Wherever a picture appears, leave it out, and transcribe the rest of the records exactly.

## RECORD EXCERPTS
"""

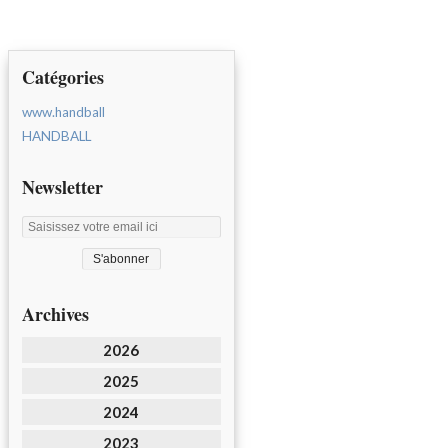
Catégories
www.handball
HANDBALL
Newsletter
Archives
2026
2025
2024
2023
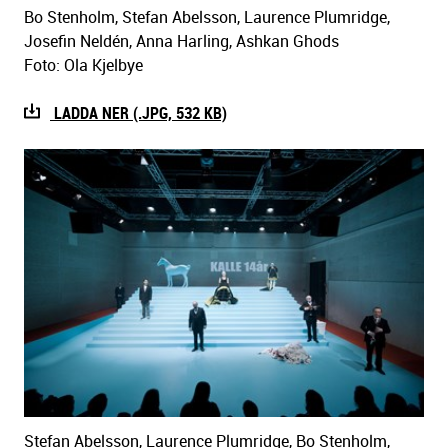
Bo Stenholm, Stefan Abelsson, Laurence Plumridge,
Josefin Neldén, Anna Harling, Ashkan Ghods
Foto: Ola Kjelbye
LADDA NER (.JPG, 532 KB)
Stefan Abelsson, Laurence Plumridge, Bo Stenholm,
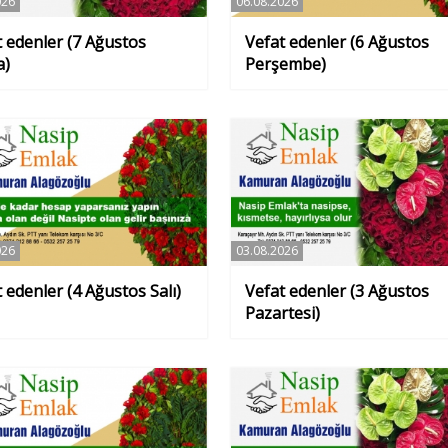
026
06.08.2026
t edenler (7 Ağustos
Vefat edenler (6 Ağustos
a)
Perşembe)
026
03.08.2026
 edenler (4 Ağustos Salı)
Vefat edenler (3 Ağustos
Pazartesi)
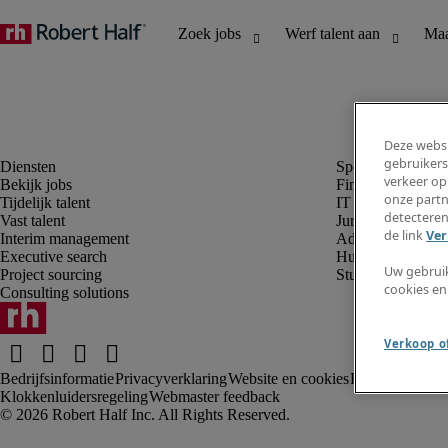
Deze websi
gebruikers
verkeer op
Bekijk jobs
Finance en boek
onze partn
Tijdelijk talent
IT en digital
detecteren
Vast talent
Juridisch
de link
Ver
Interim management
Administratie en 
Executive search
Human resources
Uw gebrui
Project sourcing
Student
cookies en
Consulting solutions
Verkoop of
Bedrijfsinformatie
Privacyverklaring
Website en cookies
Rekruteringsv
Klokkenluidersregeling
Webmaster feedback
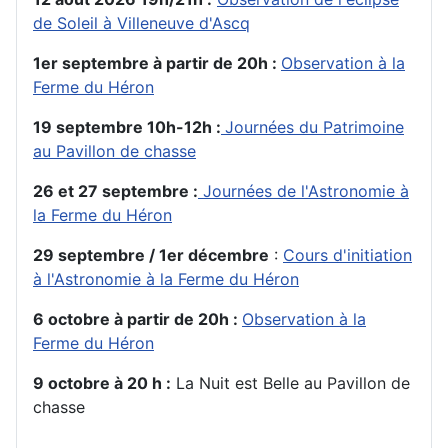
de Soleil à Villeneuve d'Ascq
1er septembre à partir de 20h :
Observation à la
Ferme du Héron
19 septembre 10h-12h :
Journées du Patrimoine
au Pavillon de chasse
26 et 27 septembre :
Journées de l'Astronomie à
la Ferme du Héron
29 septembre / 1er décembre
:
Cours d'initiation
à l'Astronomie à la Ferme du Héron
6 octobre à partir de 20h :
Observation à la
Ferme du Héron
9 octobre à 20 h :
La Nuit est Belle au Pavillon de
chasse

"""

## EXERCISE ANSWER
Catégories
www.handball
HANDBALL
Newsletter
Archives
2026
2025
2024
2023
Bo Stenholm, Stefan Abelsson, Laurence Plumridge,
Josefin Neldén, Anna Harling, Ashkan Ghods
Foto: Ola Kjelbye
LADDA NER (.JPG, 532 KB)
Stefan Abelsson, Laurence Plumridge, Bo Stenholm,
026
06.08.2026
t edenler (7 Ağustos
Vefat edenler (6 Ağustos
a)
Perşembe)
026
03.08.2026
 edenler (4 Ağustos Salı)
Vefat edenler (3 Ağustos
Pazartesi)
Deze websi
gebruikers
verkeer op
Bekijk jobs
Finance en boek
onze partn
Tijdelijk talent
IT en digital
detecteren
Vast talent
Juridisch
de link
Ver
Interim management
Administratie en 
Executive search
Human resources
Uw gebrui
Project sourcing
Student
cookies en
Consulting solutions
Verkoop of
Bedrijfsinformatie
Privacyverklaring
Website en cookies
Rekruteringsv
Klokkenluidersregeling
Webmaster feedback
de Soleil à Villeneuve d'Ascq
1er septembre à partir de 20h :
Observation à la
Ferme du Héron
19 septembre 10h-12h :
Journées du Patrimoine
au Pavillon de chasse
26 et 27 septembre :
Journées de l'Astronomie à
la Ferme du Héron
29 septembre / 1er décembre
:
Cours d'initiation
à l'Astronomie à la Ferme du Héron
6 octobre à partir de 20h :
Observation à la
Ferme du Héron
9 octobre à 20 h :
La Nuit est Belle au Pavillon de
chasse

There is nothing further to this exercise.